● WHAT YOU ARE ASKED TO DO:
Lines outside the range are not wanted. Give again exactly the lines between the line holding "24: (395, 289, 10.53)" and the line holding "39: (286, 445, 2.72)", inclusive, from the listing below.

● TASK INPUT:
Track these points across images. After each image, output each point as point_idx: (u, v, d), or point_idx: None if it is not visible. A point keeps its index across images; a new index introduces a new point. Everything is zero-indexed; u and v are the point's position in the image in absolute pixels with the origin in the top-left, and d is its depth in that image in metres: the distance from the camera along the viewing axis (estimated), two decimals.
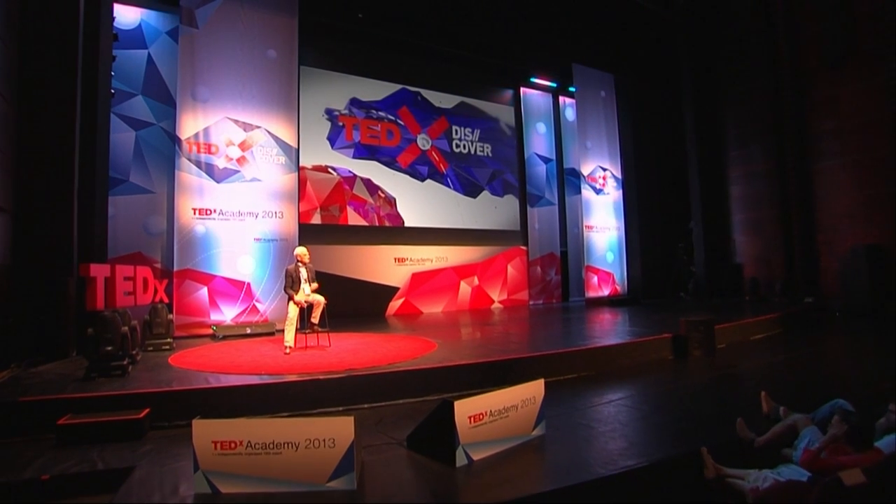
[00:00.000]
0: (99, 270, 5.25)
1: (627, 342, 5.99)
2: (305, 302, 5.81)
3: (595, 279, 12.28)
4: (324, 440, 2.73)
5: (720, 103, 12.58)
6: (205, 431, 2.72)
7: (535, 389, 3.55)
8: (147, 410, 3.67)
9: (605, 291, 12.40)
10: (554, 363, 5.19)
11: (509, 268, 12.01)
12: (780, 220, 11.34)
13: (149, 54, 8.12)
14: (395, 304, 10.50)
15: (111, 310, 4.82)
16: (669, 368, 5.69)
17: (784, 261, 11.24)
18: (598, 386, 4.89)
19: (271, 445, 2.71)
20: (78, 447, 3.34)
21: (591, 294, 12.14)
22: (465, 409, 3.09)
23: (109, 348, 4.37)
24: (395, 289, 10.53)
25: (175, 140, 7.73)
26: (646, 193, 13.25)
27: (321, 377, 4.27)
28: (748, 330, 7.39)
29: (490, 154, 12.13)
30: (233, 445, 2.71)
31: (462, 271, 11.36)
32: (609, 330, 7.36)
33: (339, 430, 2.75)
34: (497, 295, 11.79)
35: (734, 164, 12.34)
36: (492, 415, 3.23)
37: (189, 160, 7.68)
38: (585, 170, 12.40)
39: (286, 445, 2.72)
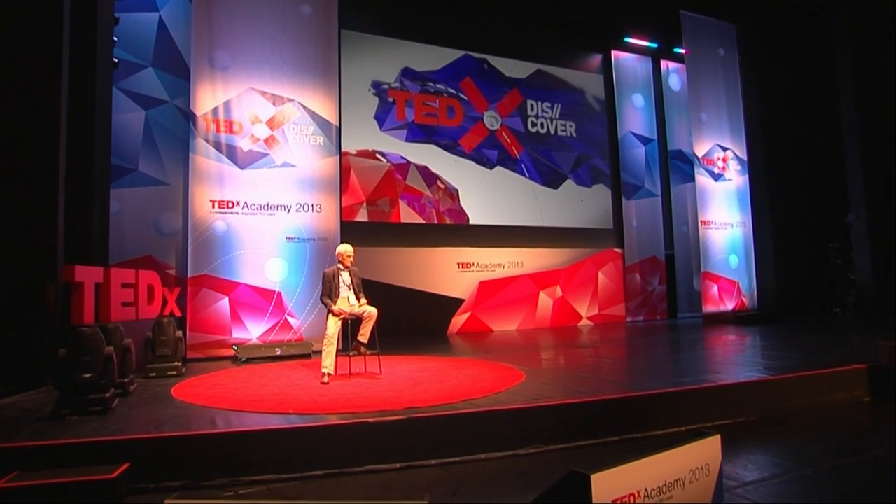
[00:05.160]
0: (87, 274, 4.77)
1: (797, 375, 5.00)
2: (350, 314, 5.38)
3: (714, 289, 11.42)
4: None
5: (893, 56, 11.15)
6: None
7: (707, 452, 2.68)
8: (125, 466, 3.04)
9: (729, 305, 11.54)
10: (695, 403, 4.41)
11: (600, 275, 11.55)
12: None
13: (160, 18, 7.94)
14: (458, 320, 10.21)
15: (95, 325, 4.28)
16: (871, 416, 4.69)
17: None
18: (770, 440, 4.00)
19: None
20: None
21: (709, 308, 11.30)
22: (607, 484, 2.25)
23: (87, 375, 3.80)
24: (459, 301, 10.24)
25: (190, 117, 7.49)
26: (781, 179, 12.31)
27: (371, 419, 3.68)
28: None
29: (574, 134, 11.72)
30: None
31: (541, 280, 10.93)
32: (749, 357, 6.45)
33: None
34: (585, 310, 11.36)
35: None
36: (647, 495, 2.37)
37: (206, 141, 7.45)
38: (700, 150, 11.64)
39: None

● TASK RESULT:
24: (395, 289, 10.53)
25: (175, 140, 7.73)
26: (646, 193, 13.25)
27: (321, 377, 4.27)
28: (748, 330, 7.39)
29: (490, 154, 12.13)
30: (233, 445, 2.71)
31: (462, 271, 11.36)
32: (609, 330, 7.36)
33: (339, 430, 2.75)
34: (497, 295, 11.79)
35: (734, 164, 12.34)
36: (492, 415, 3.23)
37: (189, 160, 7.68)
38: (585, 170, 12.40)
39: (286, 445, 2.72)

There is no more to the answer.